### Explore the material
a) In the essay on Malthus and food production, rewrite the stretch from "My childhood geography" through "population growth is.", replacing "Grand Banks" with "Georges Bank".
b) Write a continuation of the essay on Malthus and population growth, starting after its final sentence.

### Document excerpt
-- Opening Marker --
In the two centuries since Malthus' "Population," scientific and industrial shortcuts and efficiencies have supercharged food production in the short-term, but provided increasing evidence that the day is soon coming when worldwide agriculture will begin to suffer irreversible collapses.

My childhood geography books (circa 1960) said with perfect confidence that the North Atlantic Grand Banks were an inexhaustible source of edible commercial fish (cod, flounder, etc.). For much of the past decade the Grand Banks have been Closed to fishing fleets, in a desperate hope that the exhausted fish populations can in time recover. There is not much optimistic evidence that the Grand Banks will ever recover. We fished much too efficiently like there was no tomorrow, and conserved not at all until it was much too late.

Human population increase ... Malthus himself recommended voluntarily delaying marriage and delaying having children -- in other words, voluntarily abstaining from sex until the early or mid-20s. In case any readers are human males or human females, I invite your Comments on how realistic Malthus' solution to the problem of exponential population growth is.
-- Closing Marker --
### Data below
-- Opening Marker --
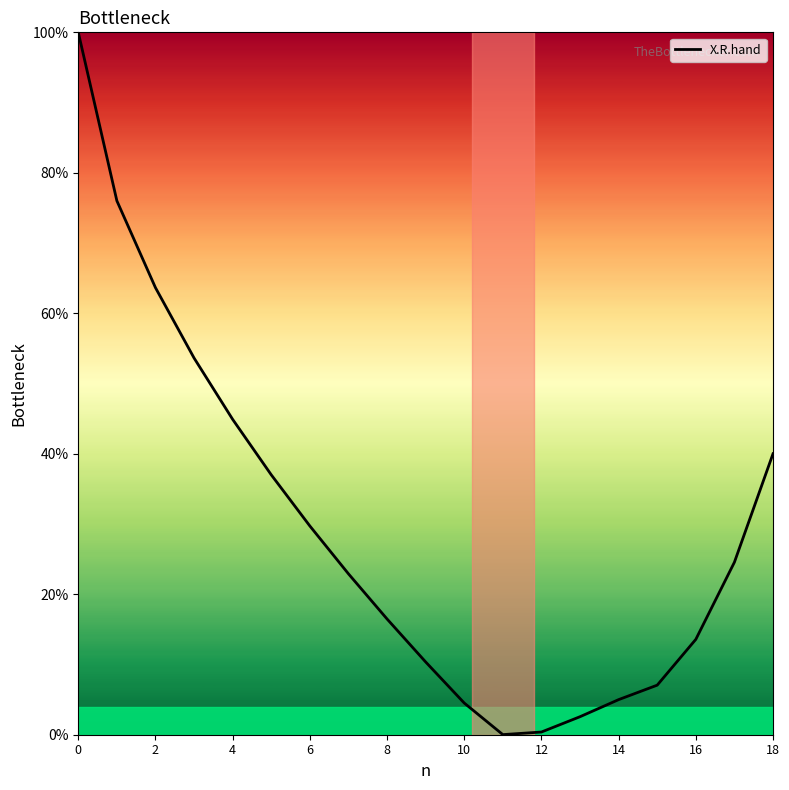

What is the difference between the maximum and minimum values?

100.0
-- Closing Marker --
### Expected responses
a)
My childhood geography books (circa 1960) said with perfect confidence that the North Atlantic Georges Bank were an inexhaustible source of edible commercial fish (cod, flounder, etc.). For much of the past decade the Georges Bank have been Closed to fishing fleets, in a desperate hope that the exhausted fish populations can in time recover. There is not much optimistic evidence that the Georges Bank will ever recover. We fished much too efficiently like there was no tomorrow, and conserved not at all until it was much too late.

Human population increase ... Malthus himself recommended voluntarily delaying marriage and delaying having children -- in other words, voluntarily abstaining from sex until the early or mid-20s. In case any readers are human males or human females, I invite your Comments on how realistic Malthus' solution to the problem of exponential population growth is.

b)
Today, the Bush Administration aggressively champions AIDS and population-control policies based on voluntary Abstinence and Monogamy, and punishes nations and programs which feature condoms, abortion, artificial birth control, sterilization, etc. (See most recent post on Thousands of Teenage Virgins Having Sex.)

Well ... let me weenie out of my own educational inadequacies and tell about a chance encounter I had with a professor of world population studies from Mount Holyoke College. We met on quite a different matter, but I wasn't going to pass up the chance to pester the poor woman with questions. "Do you people still take Malthus as your First Principle?" I mean, what the Good Reverend said seems so bleak and pessimistic, and he's a Long-Dead Old White Man, and we've come to learn that all of them were wrong or irrelevant. (The professor was from India.)

"Oh yes," she said with complete confidence, "Malthus is still the First Principle. There is no getting around Malthus."

What's changed -- gotten worse, in fact -- is our increasing recognition that mere numbers of people here and there are much less significant than each society's per-capita consumption of food and resources. An average American consumes (off the top of my head -- help me out, Kwak ... this is probably a way lowball figure) ten times more of the world's resources in a lifetime than an average Bangladeshi or Filipino.

So mere tables of raw population and population increase by nation aren't the important phenomena that will bring about Malthus' dismal predictions. We think the damage is coming from India and China, but actually the heavy damage to the Earth's ability to feed and sustain us, and the heavy damage to weather patterns and the ice caps, is coming from North America and Europe.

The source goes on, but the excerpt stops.